おとしよりに話を聞こう。
以前いたアパートの大家さんは九十二歳だった。
二十世紀末に九十二歳だから、当然明治うまれ、二次大戦中には三四十代で、今のわたしと同じくらいだったわけだ。
二三度お茶をよばれたりごはんを食べにいったりしたが、そのときに聞くむかしの話がおもしろかった。こんな具合である。
- Akimbo(以下「あ」)
- 戦時中にはなにを。
- 大家さん(以下「大」)
- 四谷のあたりで喫茶店をね。
- あ
- へぇ、上智大学あたりで。おしゃれだなぁ。
- 大
- ジャズのレコードがたくさんあってね。
- あ
- ますますおしゃれだ。
- 大
- でも、戦争がすすんで、やめちゃったんです。
- あ
- なるほど。物資がすくなくなってから。
- 大
- いえいえ。物資はありましたよ。実は、戦争がすすむにつれて、行列ができるようになって。それがいやでねぇ。
- あ
- はぁ。

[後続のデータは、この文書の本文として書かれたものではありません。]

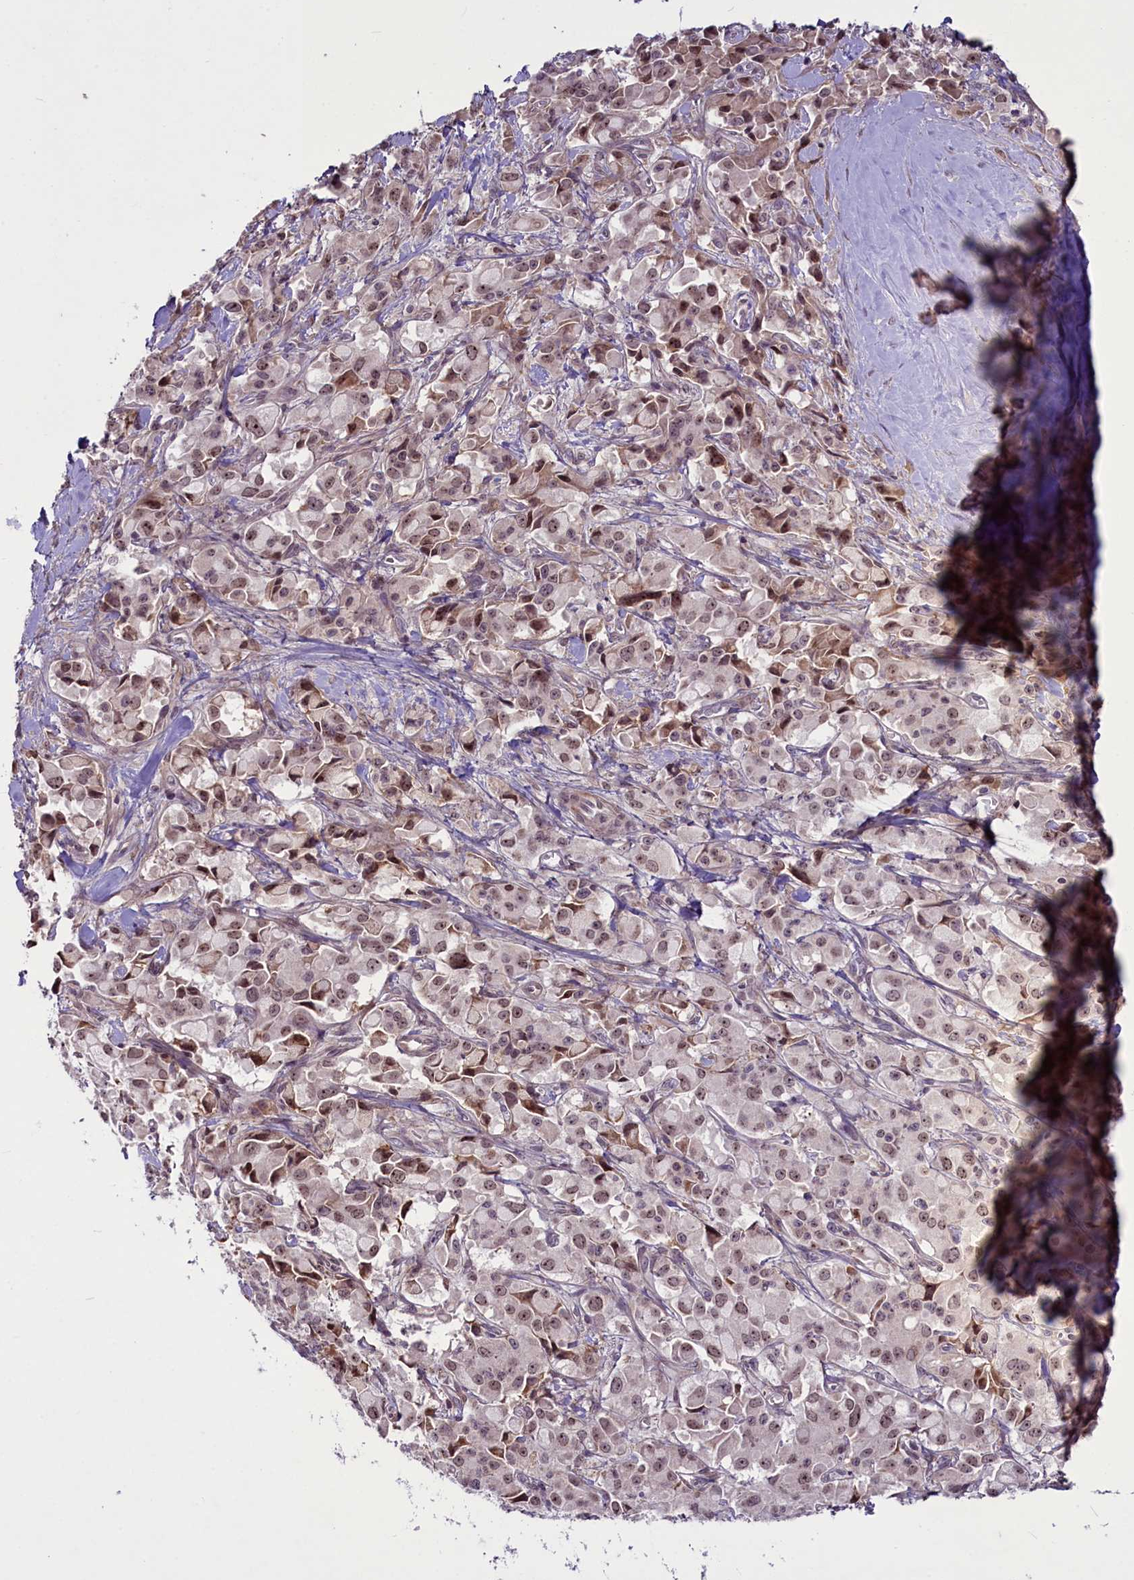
{"staining": {"intensity": "moderate", "quantity": ">75%", "location": "nuclear"}, "tissue": "pancreatic cancer", "cell_type": "Tumor cells", "image_type": "cancer", "snomed": [{"axis": "morphology", "description": "Adenocarcinoma, NOS"}, {"axis": "topography", "description": "Pancreas"}], "caption": "A medium amount of moderate nuclear staining is seen in approximately >75% of tumor cells in pancreatic cancer tissue.", "gene": "RSBN1", "patient": {"sex": "male", "age": 65}}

…いよいよもっておしゃれですねえ。
足しげくかよい、きき書きでもすればよかったとおもう。
知識ではなく、その時代の空気、そこに吹いていた風のようなものをもっと感じたかった。
その後大家さんは旅だち、わたしは転居した。
帰省なさるかた、機会があったら是非年配のかたがたにむかしの話をきいてみてください。